Wal would take the product into the product lab which was configurable to a small scale of the customer’s manufacturing line. The range of equipment available was comparable to that of the various customer equipment, but not at the volume of the customer’s production line.  Without fail, he would come back to the engineering area, with some odd scenario that could happen in the field that would evoke a strange and unacceptable or unpredictable outcome. He would bring this to the engineering office and we would seek out why this happened and adjust either the hardware or software.

Layout of Facility

Layout of Facility

Team Proximity

Note the layout of the facility, the engineering office was connected to the manufacturing floor, the prototype area is really part of the manufacturing floor, there was no wall around this area, but a small area reserved largely for the prototype part assembly. The manufacturing floor could be noisy.  However, the benefits of being in so close to the manufacturing line ensured the design and even prototype development could be (and was) influenced by the manufacturing of the product. Similarly, the test lab was in similar proximity to the engineering office, when failures or non-conformance were discovered, it was quickly brought to the engineers, and we would walk to the lab with the test personnel (Wal).

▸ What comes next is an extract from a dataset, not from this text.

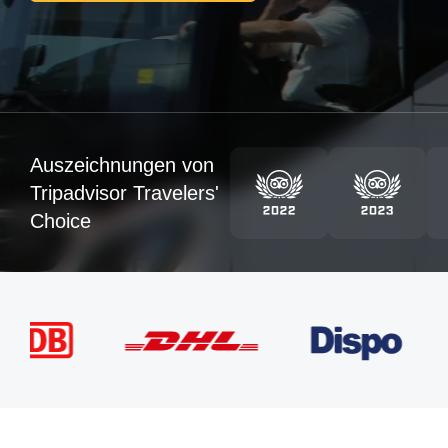
Auszeichnungen von
Tripadvisor Travelers'
Choice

There were few functional areas, that manufacturing and engineering, but neither of these held these functional areas tightly, that is the lines were blurred between these two areas where communications and work was easily and readily apportioned as the development demands or manufacturing dictated.

This group of strong personalities with respective areas of competence, nothing was taken personally, and we considered input from each person, even when that feedback or information was delivered in less than an optimum way.  We worked hard, and we played hard, that unique names for each other was part of that playing, along with the friendly competition aspects of the development work.